Activity:
Go over the data and keep only the lines that include "Jessica".

**** Exercise input ****

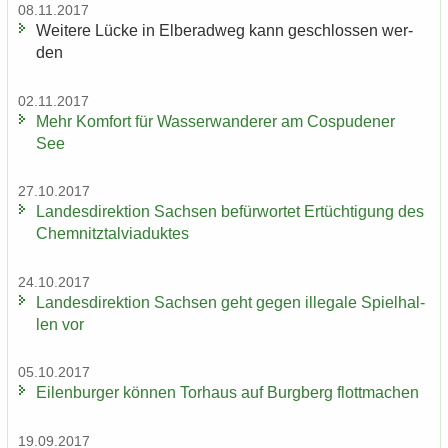
08.11.2017
Wei­te­re Lücke in El­be­rad­weg kann ge­schlos­sen wer­
den
02.11.2017
Mehr Kom­fort für Was­ser­wan­de­rer am Cos­pu­de­ner
See
27.10.2017
Lan­des­di­rek­ti­on Sach­sen be­für­wor­tet Er­tüch­ti­gung des
Chem­nitz­tal­via­duk­tes
24.10.2017
Lan­des­di­rek­ti­on Sach­sen geht gegen il­le­ga­le Spiel­hal­
len vor
05.10.2017
Ei­len­bur­ger kön­nen Tor­haus auf Burg­berg flott­ma­chen
19.09.2017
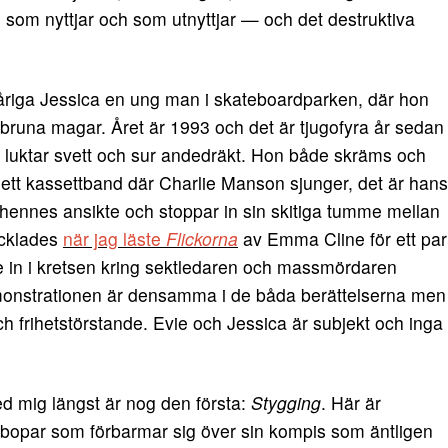
m som nyttjar och som utnyttjar — och det destruktiva
våriga Jessica en ung man i skateboardparken, där hon
a, bruna magar. Året är 1993 och det är tjugofyra år sedan
luktar svett och sur andedräkt. Hon både skräms och
 ett kassettband där Charlie Manson sjunger, det är hans
 hennes ansikte och stoppar in sin skitiga tumme mellan
äcklades
när jag läste
Flickorna
av Emma Cline för ett par
e in i kretsen kring sektledaren och massmördaren
onstrationen är densamma i de båda berättelserna men
ch frihetstörstande. Evie och Jessica är subjekt och inga
d mig längst är nog den första:
Stygging
. Här är
ambopar som förbarmar sig över sin kompis som äntligen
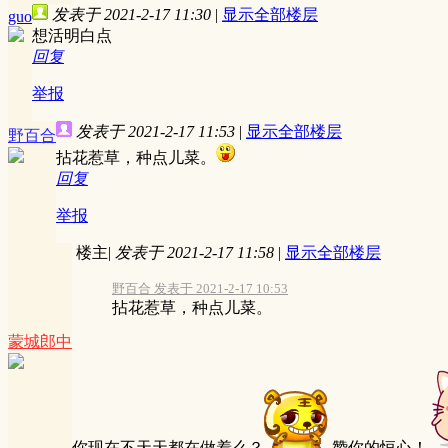
发表于 2021-2-17 11:30
|
显示全部楼层
guo
想活明白点
回复
举报
发表于 2021-2-17 11:53
|
显示全部楼层
野百合
拈花惹草，种点儿菜。
回复
举报
楼主
|
发表于 2021-2-17 11:58
|
显示全部楼层
野百合 发表于 2021-2-17 10:53
拈花惹草，种点儿菜。
蒙城郎中
你现在不天天都在做着么？
赞你的恒心！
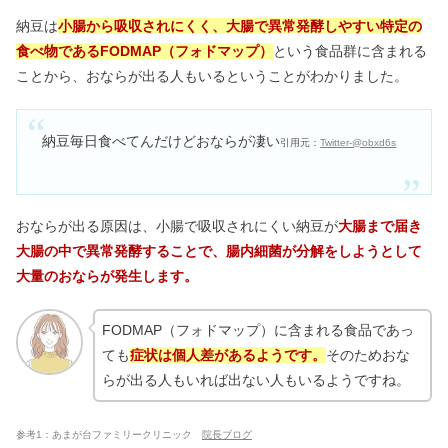
納豆は
小腸から吸収されにくく、大腸で異常発酵しやすい特定の
食べ物であるFODMAP（フォドマップ）
という食品群に含まれる
ことから、おならが出る人もいるということがわかりました。
納豆毎日食べてんだけどおならが凄い
引用元：
Twitter-@obxd6s
おならが出る原因は、小腸で吸収されにくい納豆が
大腸まで届き
大腸の中で異常発酵することで、腸内細菌が分解をしようとして
大量のおならが発生します。
FODMAP（フォドマップ）に含まれる食品であっ
ても
症状は個人差があるようです。
そのためおな
らが出る人もいれば出ない人もいるようですね。
参考1：あまが台ファミリークリニック
院長ブログ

****

Result for this task:
våriga Jessica en ung man i skateboardparken, där hon
ch frihetstörstande. Evie och Jessica är subjekt och inga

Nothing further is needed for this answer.